Though individuals of the transgender community in Nova Scotia now have more opportunity to seek out surgical options, other barriers and challenges still stand in their way. “When you’re looking at a gender transition from a medical perspective, it’s a long, complicated and multi-step process,” says Shewan.

Access to counsellors, hormone therapy, and wait times for not only surgeries, but also clinical eligibility, create a bottleneck in the system leaving patients without proper care.

The province estimates they will see potentially  four to eight  patients who want to undergo gender confirming surgery per year, says Gibbons. This number she says is based on the volume of patients in other jurisdictions in Canada.

However, any patient who wants to undergo surgery must first be assessed and deemed clinically eligible. Potential patients can be denied if they do not fit criteria stated within the World Wide Standard created by the World Professional Association for Transgender Health (WPATH), which is a globally recognized assessment tool, says Gibbons.
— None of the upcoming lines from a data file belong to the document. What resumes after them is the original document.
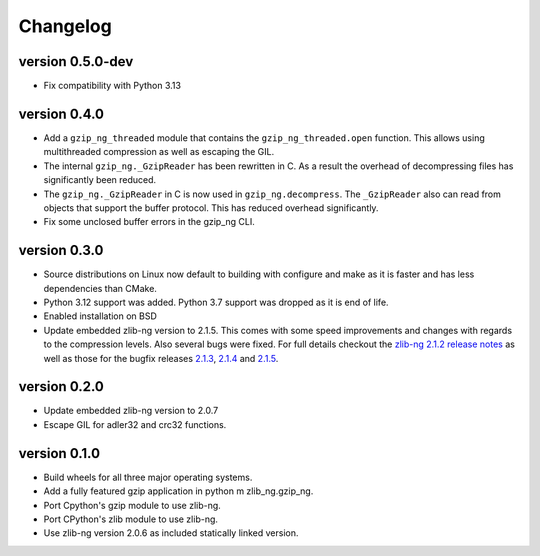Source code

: ==========
Changelog
==========

.. Newest changes should be on top.

.. This document is user facing. Please word the changes in such a way
.. that users understand how the changes affect the new version.

version 0.5.0-dev
-----------------
+ Fix compatibility with Python 3.13

version 0.4.0
-----------------
+ Add a ``gzip_ng_threaded`` module that contains the ``gzip_ng_threaded.open``
  function. This allows using multithreaded compression as well as escaping the
  GIL.
+ The internal ``gzip_ng._GzipReader`` has been rewritten in C. As a result the
  overhead of decompressing files has significantly been reduced.
+ The ``gzip_ng._GzipReader`` in C is now used in ``gzip_ng.decompress``. The
  ``_GzipReader`` also can read from objects that support the buffer protocol.
  This has reduced overhead significantly.
+ Fix some unclosed buffer errors in the gzip_ng CLI.

version 0.3.0
-----------------
+ Source distributions on Linux now default to building with configure and
  make as it is faster and has less dependencies than CMake.
+ Python 3.12 support was added. Python 3.7 support was dropped as it is end
  of life.
+ Enabled installation on BSD
+ Update embedded zlib-ng version to 2.1.5. This comes with some speed
  improvements and changes with regards to the compression levels. Also
  several bugs were fixed. For full
  details checkout the `zlib-ng 2.1.2 release notes
  <https://github.com/zlib-ng/zlib-ng/releases/tag/2.1.2>`_ as well as
  those for the bugfix releases `2.1.3
  <https://github.com/zlib-ng/zlib-ng/releases/tag/2.1.3>`_,
  `2.1.4 <https://github.com/zlib-ng/zlib-ng/releases/tag/2.1.4>`_ and
  `2.1.5 <https://github.com/zlib-ng/zlib-ng/releases/tag/2.1.5>`_.


version 0.2.0
-----------------
+ Update embedded zlib-ng version to 2.0.7
+ Escape GIL for adler32 and crc32 functions.

version 0.1.0
-----------------
+ Build wheels for all three major operating systems.
+ Add a fully featured gzip application in python m zlib_ng.gzip_ng.
+ Port Cpython's gzip module to use zlib-ng.
+ Port CPython's zlib module to use zlib-ng.
+ Use zlib-ng version 2.0.6 as included statically linked version.
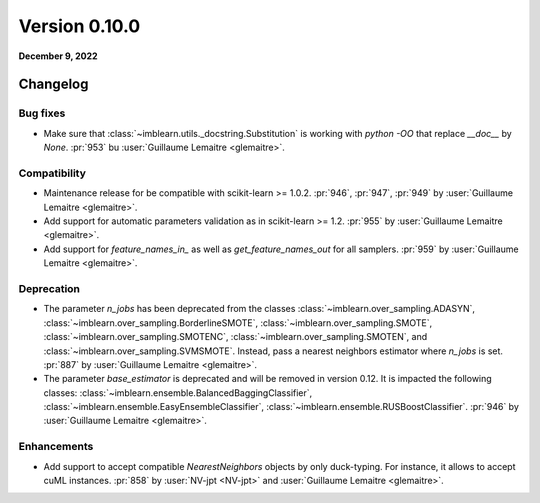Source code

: .. _changes_0_10:

Version 0.10.0
==============

**December 9, 2022**

Changelog
---------

Bug fixes
.........

- Make sure that :class:`~imblearn.utils._docstring.Substitution` is
  working with `python -OO` that replace `__doc__` by `None`.
  :pr:`953` bu :user:`Guillaume Lemaitre <glemaitre>`.

Compatibility
.............

- Maintenance release for be compatible with scikit-learn >= 1.0.2.
  :pr:`946`, :pr:`947`, :pr:`949` by :user:`Guillaume Lemaitre <glemaitre>`.

- Add support for automatic parameters validation as in scikit-learn >= 1.2.
  :pr:`955` by :user:`Guillaume Lemaitre <glemaitre>`.

- Add support for `feature_names_in_` as well as `get_feature_names_out` for
  all samplers.
  :pr:`959` by :user:`Guillaume Lemaitre <glemaitre>`.

Deprecation
...........

- The parameter `n_jobs` has been deprecated from the classes
  :class:`~imblearn.over_sampling.ADASYN`,
  :class:`~imblearn.over_sampling.BorderlineSMOTE`,
  :class:`~imblearn.over_sampling.SMOTE`,
  :class:`~imblearn.over_sampling.SMOTENC`,
  :class:`~imblearn.over_sampling.SMOTEN`, and
  :class:`~imblearn.over_sampling.SVMSMOTE`. Instead, pass a nearest neighbors
  estimator where `n_jobs` is set.
  :pr:`887` by :user:`Guillaume Lemaitre <glemaitre>`.

- The parameter `base_estimator` is deprecated and will be removed in version
  0.12. It is impacted the following classes:
  :class:`~imblearn.ensemble.BalancedBaggingClassifier`,
  :class:`~imblearn.ensemble.EasyEnsembleClassifier`,
  :class:`~imblearn.ensemble.RUSBoostClassifier`.
  :pr:`946` by :user:`Guillaume Lemaitre <glemaitre>`.


Enhancements
............

- Add support to accept compatible `NearestNeighbors` objects by only
  duck-typing. For instance, it allows to accept cuML instances.
  :pr:`858` by :user:`NV-jpt <NV-jpt>` and
  :user:`Guillaume Lemaitre <glemaitre>`.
“We are committed to working with NSRAP as well as other members of the trans community and other advocacy groups [...] to identify where the barriers and challenges are and determine what we might be able to do to address them,” says Gibbons. “We realize that providing funding for sex reassignment surgery is a significant step, it is only one of the ways we’re addressing those barriers.”

 

MSI will be funding the following eight surgeries:

  • Mastectomy: Surgical removal of the breast and breast tissue.  

  • Oophorectomy: Surgical removal of one or both ovaries.

  • Hysterectomy: Surgical removal of all or part of the uterus.

  • Penectomy: Surgical removal of the penis.

  • Orchiectomy: Surgical removal of one or both testicles.

  • Phalloplasty: Surgery, which constructs, repairs or enlarges the penis.

  • Metoidplasty: Testosterone treatment used to enlarge the clitoris, which is then followed by surgery to construct a penis.

  • Vaginoplasty: Surgery, which creates or repairs the vagina.